Culture is a key export, overenthusiastic fan a big risk
Just as the growth of culture drove the growth of other industries in Britain, the expansion of Korean pop content will enhance other sectors, including tourism and technology, said Julian Knight, a member of the British Parliament and chair of the Culture, Media and Sport Select Committee.
Knight gave his remarks at “The 3rd Business+ Forum – The Korean Entertainment Industry” held Thursday at Lotte Hotel Seoul in central Seoul.
The forum, co-hosted by the Korea Trade-Investment Promotion Agency (Kotra) and the British Chamber of Commerce in Korea (BCCK), was held to discuss how the influence of K-pop, Korean dramas and films has been growing in recent years and how risks can be managed to ensure continued success, according to Kotra.
It was attended by experts in entertainment and policies including: Eight members of British Parliament including Knight; Lee Yong-min, a partner at Yulchon, a law firm; Son Jin, foreign attorney for the District of Columbia at Yulchon; and James Hooper, explorer and TV presenter. Lucinda Walker, executive director of the BCCK, moderated the discussion session.
“The success of Korean and British entertainment and media industries are impressive in their own way, and it’s right to recognize them all, but it’s also created other benefits for our countries,” Knight said.
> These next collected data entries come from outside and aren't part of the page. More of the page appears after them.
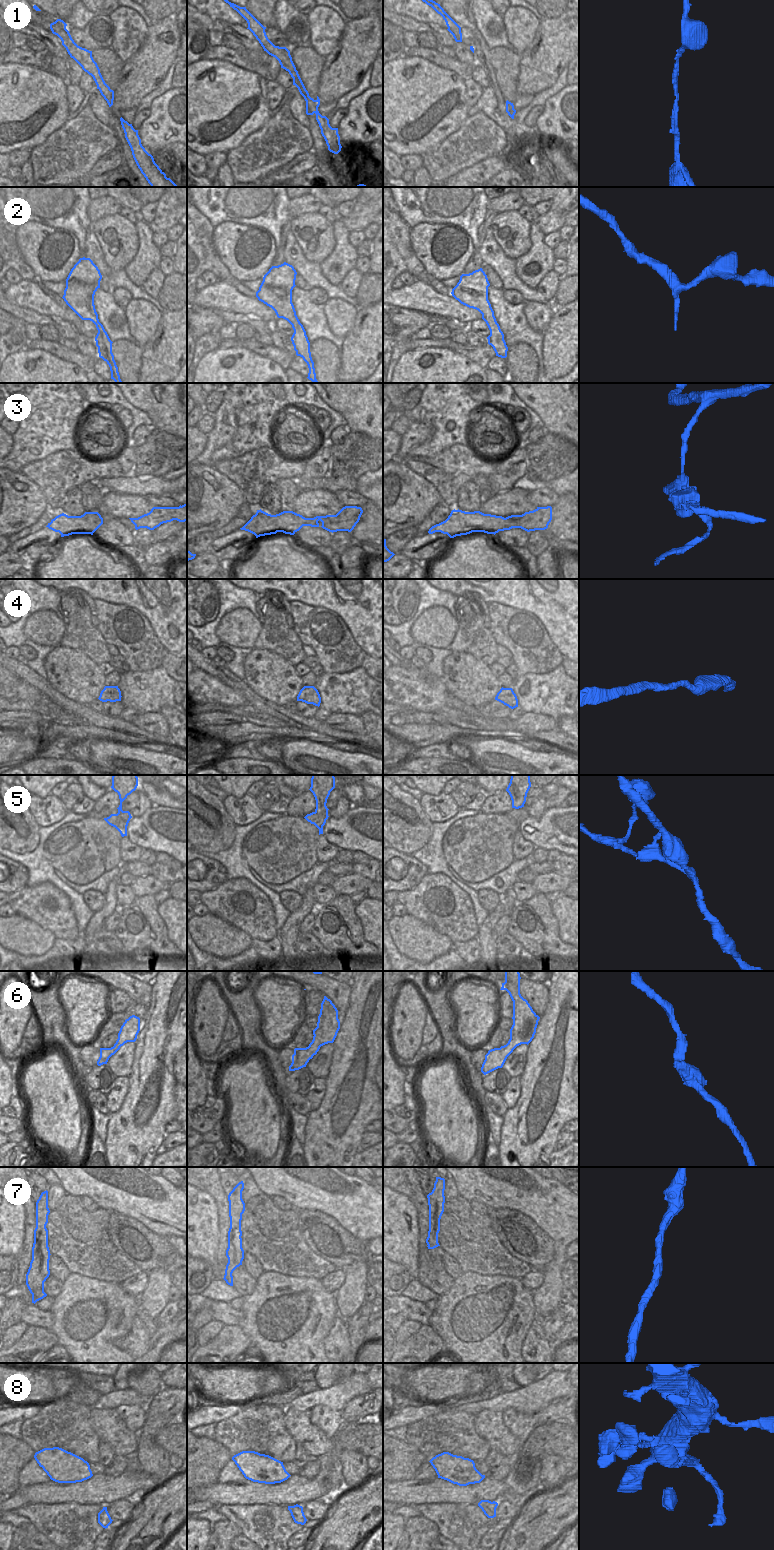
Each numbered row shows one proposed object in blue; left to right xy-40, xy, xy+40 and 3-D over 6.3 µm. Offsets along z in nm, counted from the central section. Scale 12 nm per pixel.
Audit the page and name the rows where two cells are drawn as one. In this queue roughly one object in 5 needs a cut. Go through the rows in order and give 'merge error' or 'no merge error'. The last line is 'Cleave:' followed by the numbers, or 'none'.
1: no merge error
2: no merge error
3: merge error
4: no merge error
5: merge error
6: no merge error
7: no merge error
8: no merge error
Cleave: 3, 5

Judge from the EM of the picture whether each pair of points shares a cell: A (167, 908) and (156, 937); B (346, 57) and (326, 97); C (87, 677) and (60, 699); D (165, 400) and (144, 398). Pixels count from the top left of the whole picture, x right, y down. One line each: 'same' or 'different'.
A: different
B: same
C: different
D: same

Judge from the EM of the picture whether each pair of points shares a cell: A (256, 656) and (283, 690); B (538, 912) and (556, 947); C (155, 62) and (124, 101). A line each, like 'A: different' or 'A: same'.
A: same
B: same
C: same

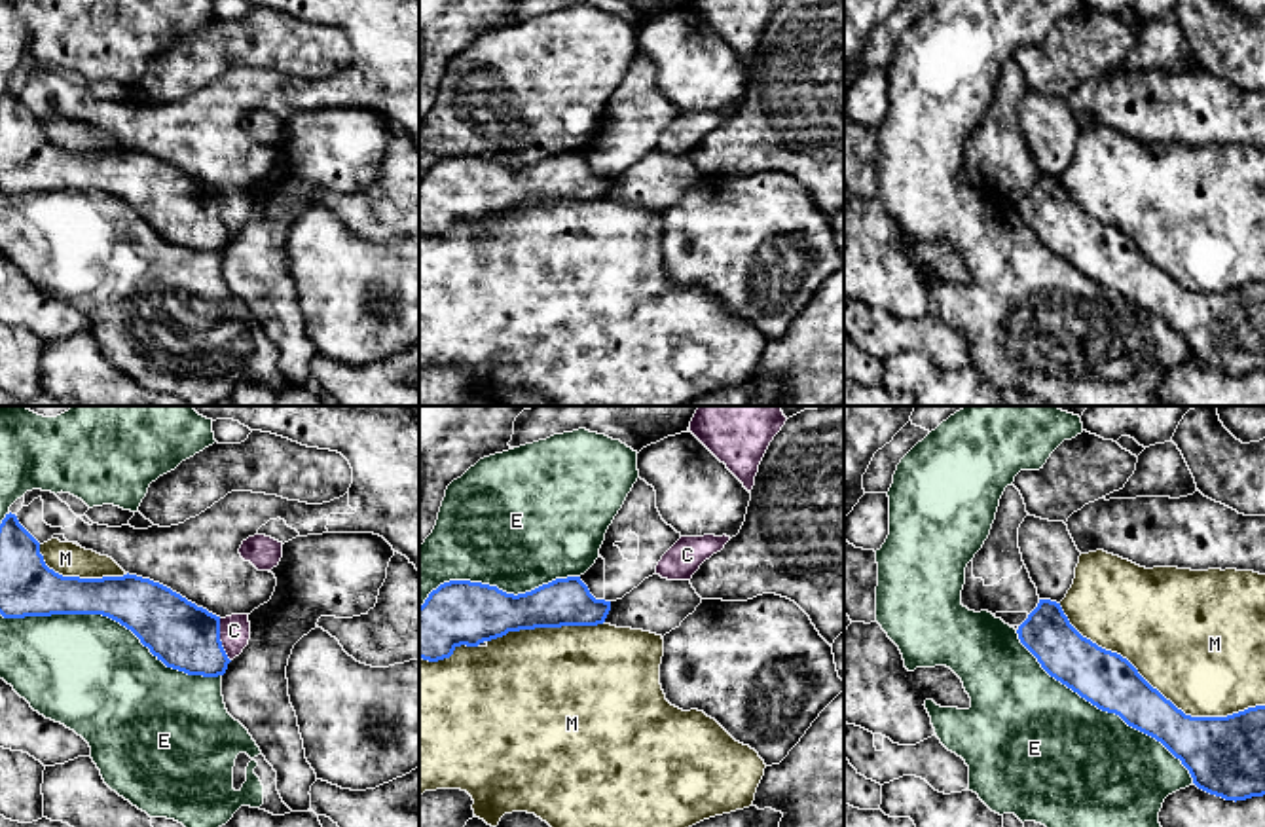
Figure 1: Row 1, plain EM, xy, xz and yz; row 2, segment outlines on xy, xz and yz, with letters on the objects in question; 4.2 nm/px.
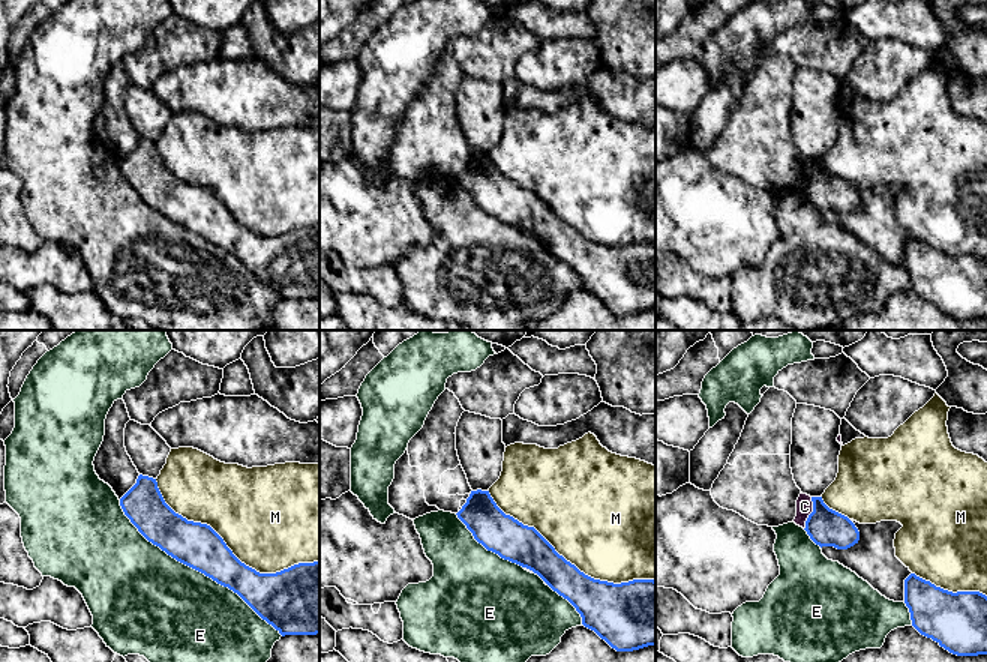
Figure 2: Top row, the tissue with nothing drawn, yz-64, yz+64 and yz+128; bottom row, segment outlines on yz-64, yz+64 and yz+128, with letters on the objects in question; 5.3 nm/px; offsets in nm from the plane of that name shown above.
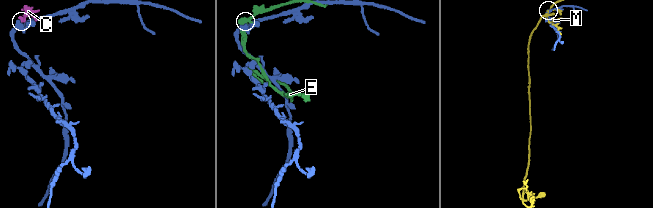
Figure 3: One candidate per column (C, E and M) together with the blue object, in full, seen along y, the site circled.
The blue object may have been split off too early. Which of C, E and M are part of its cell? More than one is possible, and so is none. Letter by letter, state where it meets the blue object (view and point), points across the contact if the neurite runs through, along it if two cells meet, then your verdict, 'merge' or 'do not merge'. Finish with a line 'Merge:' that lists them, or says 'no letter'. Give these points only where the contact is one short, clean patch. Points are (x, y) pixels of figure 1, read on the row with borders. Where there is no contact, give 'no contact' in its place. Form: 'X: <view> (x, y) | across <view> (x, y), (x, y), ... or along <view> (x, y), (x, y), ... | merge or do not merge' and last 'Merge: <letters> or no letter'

“Our entertainment industries have provided positive perceptions of our two countries as welcomed destinations to work, invest, live and visit,” he said. “And the success of our music, film and television sectors support our tourism and related businesses as well as giving a boost to our heritage, culture and retail sectors.”
The global pandemic has boosted the surge of K-pop and videos. With the pandemic coming to an end, Korean entertainment will create further synergy with offline businesses, according to Lyu Jae-won, executive vice president for Trade-investment Data at Kotra.
“Platform businesses have been boosted by megadeals between distributors, such as telecommunications on the one and content providers on the other,” Lyu said.
“Furthermore, added value can be created by putting intellectual property into business, where the unique licenses of characters and stories generate profits in various fields such as beauty, fashion and games.”
The expansion was also attributed to enthusiastic fans and television audiences who are eager to spread Korean entertainment on the global stage. However, their overzealous passion could also pose a threat if not dealt with properly, said Hooper.
“The netizens, or the online commentators, can be quite brutal in their appraisal of a show,” Hooper said, referring to his experience while taking part in the JTBC talk show “Abnormal Summit” in 2014.
“They’re not always true, but once something is picked up, it becomes a rolling mass and gains momentum. It’s important we make sure that we maintain the interaction between consumers and the content but also make sure that it doesn’t deteriorate into a negative context.”